I’m sorry it’s been so long and thank everyone for your feedback and understanding. We managed to get her into a VA home and things were going ok until she decided to break the rules… no smoking inside. She was defiant about it so police escorted her off the property. I’m struggling with depression over it all myself now. Plan to seek counseling. She has played between her dad and I, working us so to speak, for years. But when she ruined this last opportunity for good help, I drew a line in the sand. I think she thought she could come live with us, but that just cannot happen. I will not live that way anymore. She lost everything! Her ID, debit card, clothes, phone… everything! Twice now. I’m done. I told her I’m not accepting her phone calls from strange numbers. I told her not to call me anymore. She tried and tried and I’ve stayed strong. Before she left, I told her I loved her and that when she’s ready to try to get her life together, I’d be happy to help. She refuses help and won’t help herself. I watch my back because she knows where we live. She has threatened my life before. It’s miserable to worry, but I do. We’ve done all we can up to now, exhausted every avenue. All she had to do to be readmitted to the VA house was to take a covid test… she refused. We are still working with the VA, so there is a small amount of hope there. But tonight, she is homeless again and the weather is going to get very cold soon. She refused her clothing and sleeping bag. She was kicked out of the Salvation Army shelter. I don’t know where she is and she has no money.
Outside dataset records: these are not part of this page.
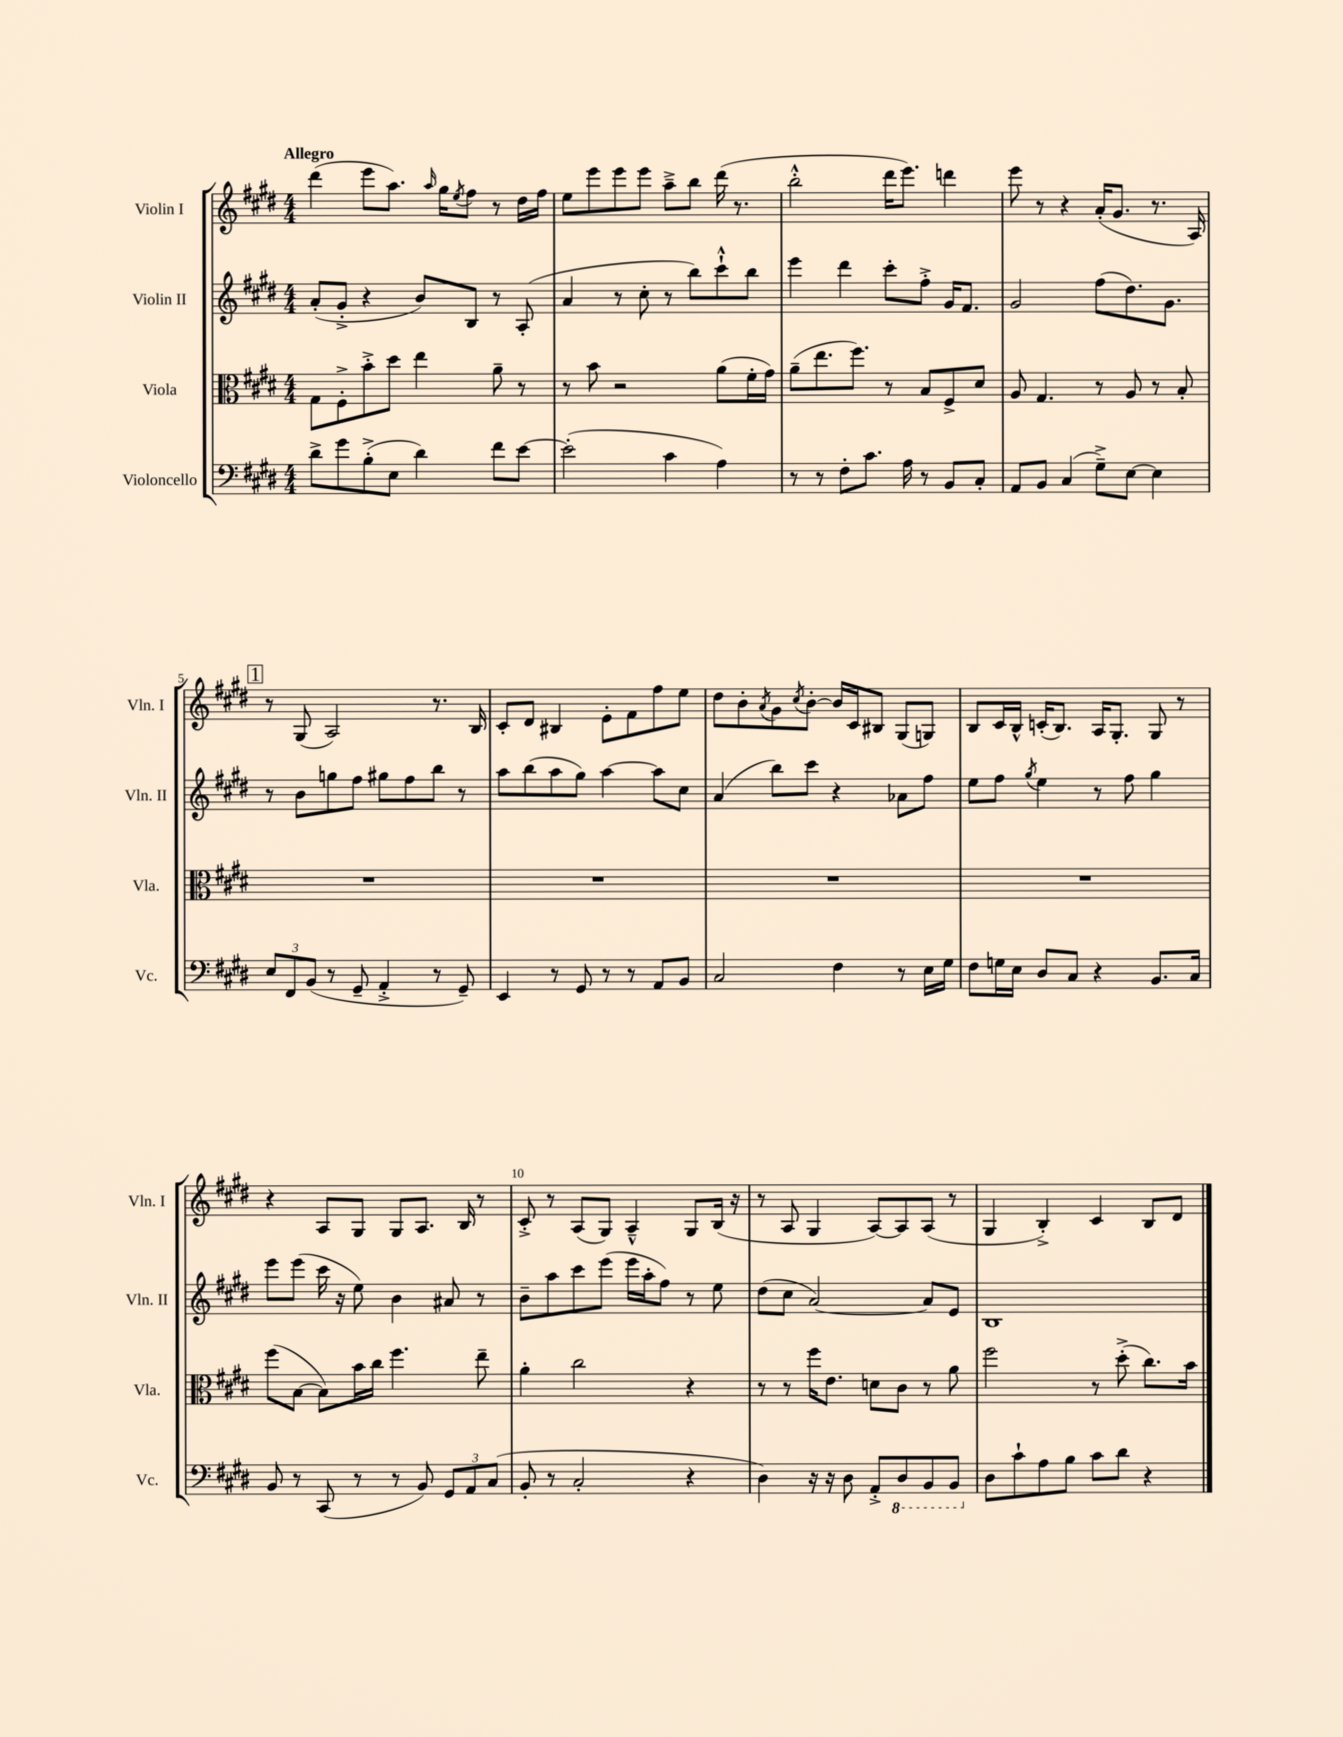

**kern	**kern	**kern	**kern
*part4	*part3	*part2	*part1
*staff4	*staff3	*staff2	*staff1
*I"Violoncello	*I"Viola	*I"Violin II	*I"Violin I
*I'Vc.	*I'Vla.	*I'Vln. II	*I'Vln. I
*clefF4	*clefC3	*clefG2	*clefG2
*k[f#c#g#d#]	*k[f#c#g#d#]	*k[f#c#g#d#]	*k[f#c#g#d#]
*M4/4	*M4/4	*M4/4	*M4/4
=1	=1	=1	=1
!	!	!	!LO:TX:a:B:t=Allegro
8d#^\L	8G#\L	(8a'/L	(4ddd#\
8g#\	8F#'^\	8g#'^/J	.
(8B'^\	8b'^\	4r	8eee\L
8E\J	8dd#\J	.	8.aa\J)
4d#\)	4ee\	8b/L)	.
.	.	.	16qqaa/
.	.	.	16gg#\KL
.	.	.	8qee/
.	.	8B/J	8ff#\J
8f#\L	8a~\	8r	8r
[8e\J	8r	(8A'/	16dd#\LL
.	.	.	16ff#\JJ
=2	=2	=2	=2
(2e'\]	8r	4a/	8ee\L
.	8b\	.	8eee\
.	2r	8r	8eee\
.	.	8cc#'\	8eee\J
4c#\	.	8r	8aa~^\L
.	.	8bb\L)	8bb\J
4A\)	(8a\L	8ccc#`^^\	(16ddd#\
.	.	.	8.r
.	16f#'\L	8bb\J	.
.	16g#\JJ)	.	.
=3	=3	=3	=3
8r	(8a~\L	4eee\	2bb'^^\
8r	8.ee\	.	.
8F#'\L	.	4ddd#\	.
.	8.ff#\J)	.	.
8.c#\J	.	.	.
.	8r	8ccc#'\L	16ddd#\KL
16A\	.	.	8.eee\J)
8r	8B/L	8ff#'^\J	.
8BB/L	8F#^/	16g#/KL	4dddn\
.	.	8.f#/J	.
8C#'/J	8d#/J	.	.
=4	=4	=4	=4
8AA/L	8A/	2g#/	8eee\
8BB/J	4.G#/	.	8r
(4C#/	.	.	4r
8G#~^\L)	8r	(8ff#\L	(16a'/KL
.	.	.	8.g#/J
[8E\J	8A/	8.dd#\)	.
4E\]	8r	.	8.r
.	.	8.g#\J	.
.	8B'/	.	.
.	.	.	16A/)
!!LO:LB:g=z
!!LO:REH:place=s1:t=1
=5	=5	=5	=5
12E/L	1r	8r	8r
12FF#/	.	.	.
.	.	8b\L	(8G#/
(12BB/J	.	.	.
8r	.	8ggn\	2A/)
8GG#~/	.	8ff#\J	.
4AA'^/	.	8gg#X\L	.
.	.	8ff#\	.
8r	.	8bb\J	8.r
8GG#~/)	.	8r	.
.	.	.	16B/
=6	=6	=6	=6
4EE/	1r	8aa\L	8c#'/L
.	.	(8bb\	8d#/J
8r	.	8aa\	4B#X/
8GG#/	.	8gg#\J)	.
8r	.	[4aa\	8e'\L
8r	.	.	8f#\
8AA/L	.	8aa\L]	8ff#\
8BB/J	.	8cc#\J	8ee\J
=7	=7	=7	=7
2C#/	1r	(4a/	8dd#\L
.	.	.	8b'\
.	.	.	8qa/
.	.	8bb\L)	8g#\
.	.	.	8qcc#/
.	.	8ccc#\J	[8b'\J
4F#\	.	4r	16b/LL]
.	.	.	16c#/J
.	.	.	8B#X/J
8r	.	8a-X\L	(8G#/L
16E\LL	.	8ff#\J	8Gn/J)
16G#\JJ	.	.	.
=8	=8	=8	=8
8F#\L	1r	8ee\L	8B/L
16Gn\L	.	8ff#\J	16c#/L
16E\JJ	.	.	16B^^/JJ
.	.	8qgg#/	.
8D#/L	.	4ee\	(16cn'/KL
.	.	.	8.B/J)
8C#/J	.	.	.
4r	.	8r	16A/KL
.	.	.	8.G#'/J
.	.	8ff#\	.
8.BB/L	.	4gg#\	8G#/
.	.	.	8r
16C#/Jk	.	.	.
!!LO:LB:g=z
=9	=9	=9	=9
8BB/	(8ff#\L	8eee\L	4r
8r	[8B\J	(8eee\J	.
(8CC#/	8B\L])	16ccc#\	8A/L
.	.	16r	.
8r	16b\L	8ee\)	8G#/J
.	16cc#\JJ	.	.
8r	4.ff#\	4b\	8G#/L
8BB/)	.	.	8.A/J
12GG#/L	.	8a#X/	.
.	.	.	16B/
12AA/	.	.	.
.	8ee~\	8r	8r
(12C#/J	.	.	.
=10	=10	=10	=10
8BB'/	4a'\	8b~\L	8c#'^/
8r	.	8aa\	8r
2C#'/	2cc#\	8ccc#\	(8A/L
.	.	(8eee\J	8G#/J)
.	.	16eee\LL	4A~^^/
.	.	16aa'\J	.
.	.	8ff#\J)	.
4r	4r	8r	8G#/L
.	.	8ee\	(16B/Jk
.	.	.	16r
=11	=11	=11	=11
4D#\)	8r	(8dd#\L	8r
.	8r	8cc#\J	8A/
16r	16ff#\KL	[2a/)	4G#/
16r	8.e\J	.	.
8D#\	.	.	.
8AA'^/L	8dn\L	.	[8A/L)
*8ba	*	*	*
8DD#/	8c#\J	.	8A/]
8BBB/	8r	8a/L]	(8A/J
8BBB/J	8a\	8e/J	8r
=12	=12	=12	=12
*X8ba	*	*	*
8D#\L	2ff#\	1B	4G#/
8c#`\	.	.	.
8A\	.	.	4B'^/)
8B\J	.	.	.
8c#\L	8r	.	4c#/
8d#\J	(8dd#'^\	.	.
4r	8.cc#\L)	.	8B/L
.	.	.	8d#/J
.	16b\Jk	.	.
==	==	==	==
*-	*-	*-	*-
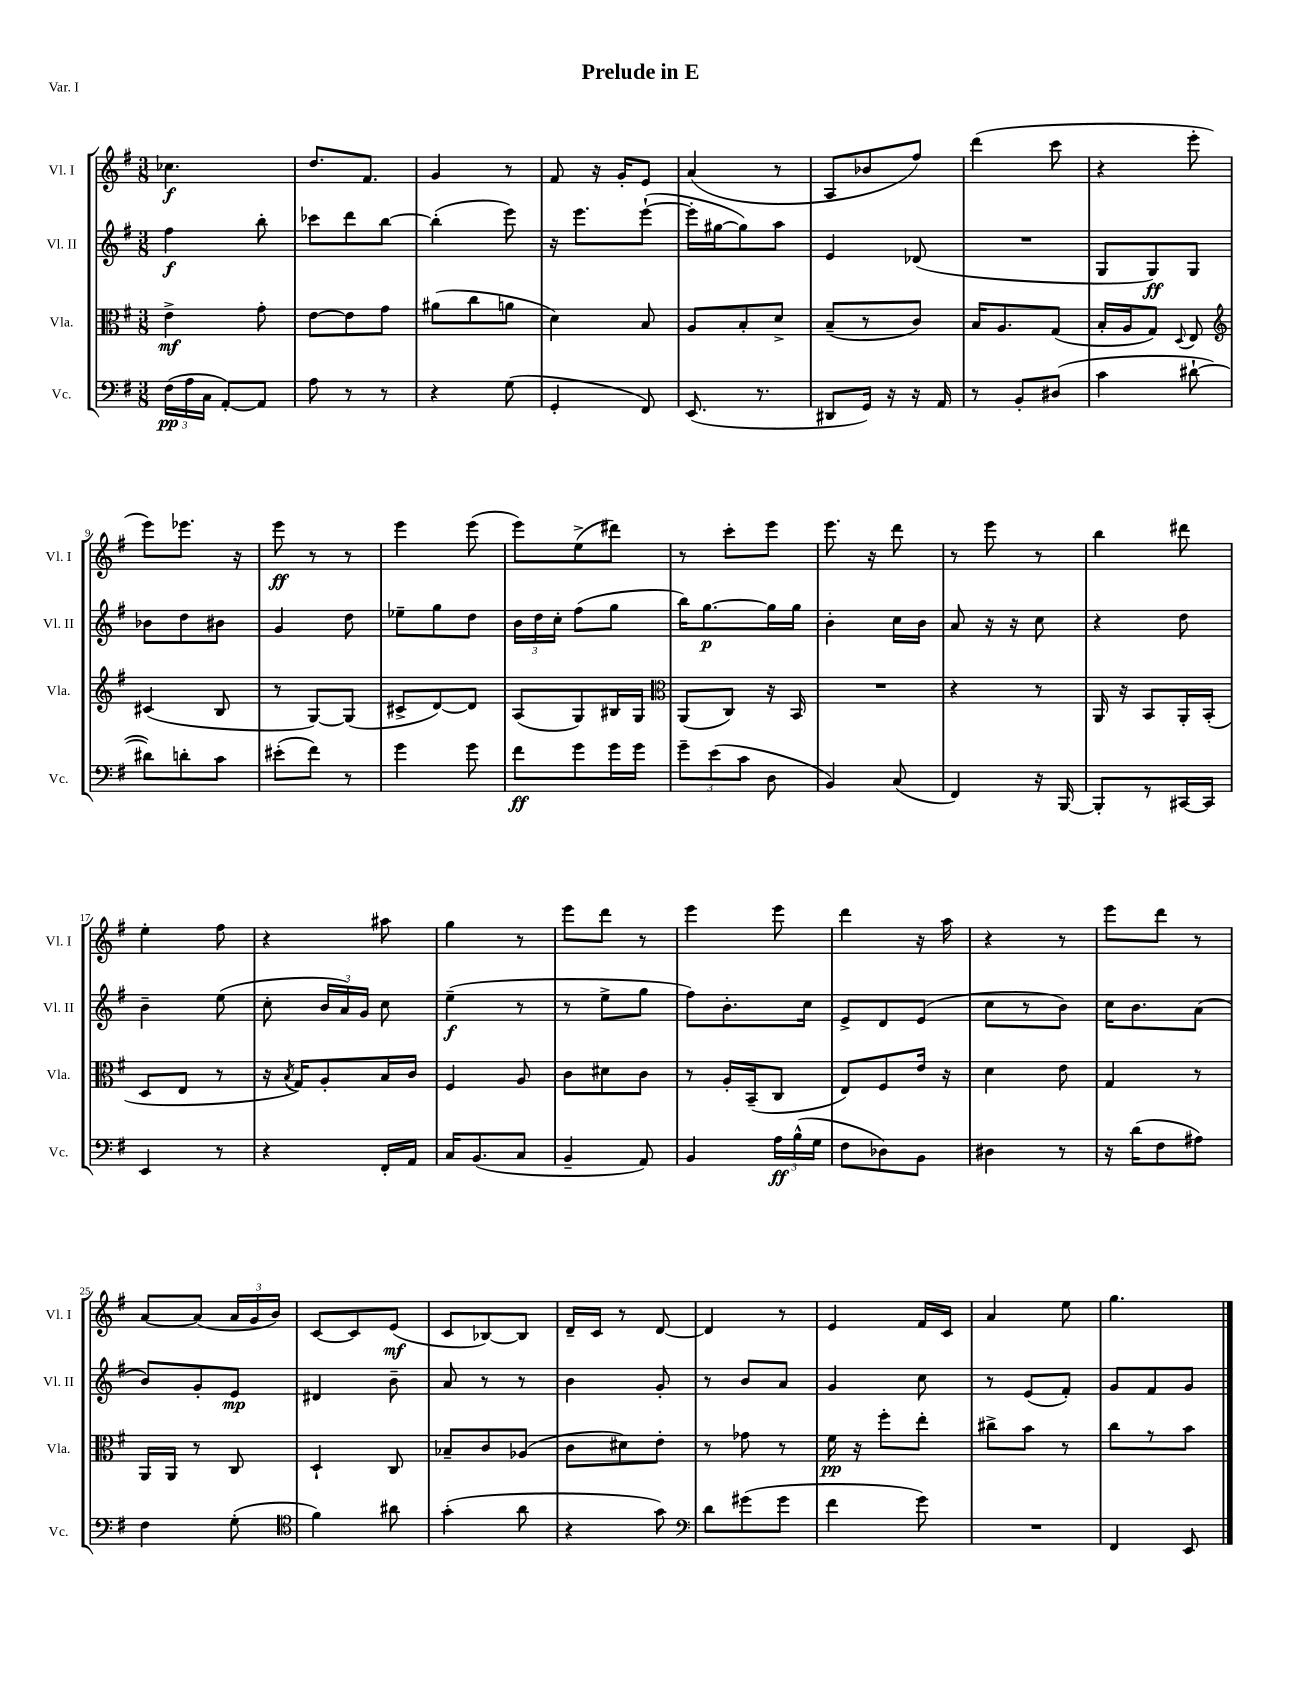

What will it take Lord. Her only lifeline is her Dad. He’s able to detach (more like a social worker) and not get emotionally tangled in her web. I want no part of it anymore yet my heart is torn apart. Tired! So damn tired! Exhausted. I worry she will die out there. I’m hurting. I know she is too, but for now, with the exception of staying in touch with the VA, we are out of answers. I love her, but I love the memories of her when she was young. This person she is now, I don’t know and she won’t talk. I pray for God’s favor in her life… some breakthrough. Hope however small is still hope. God help Claire, please.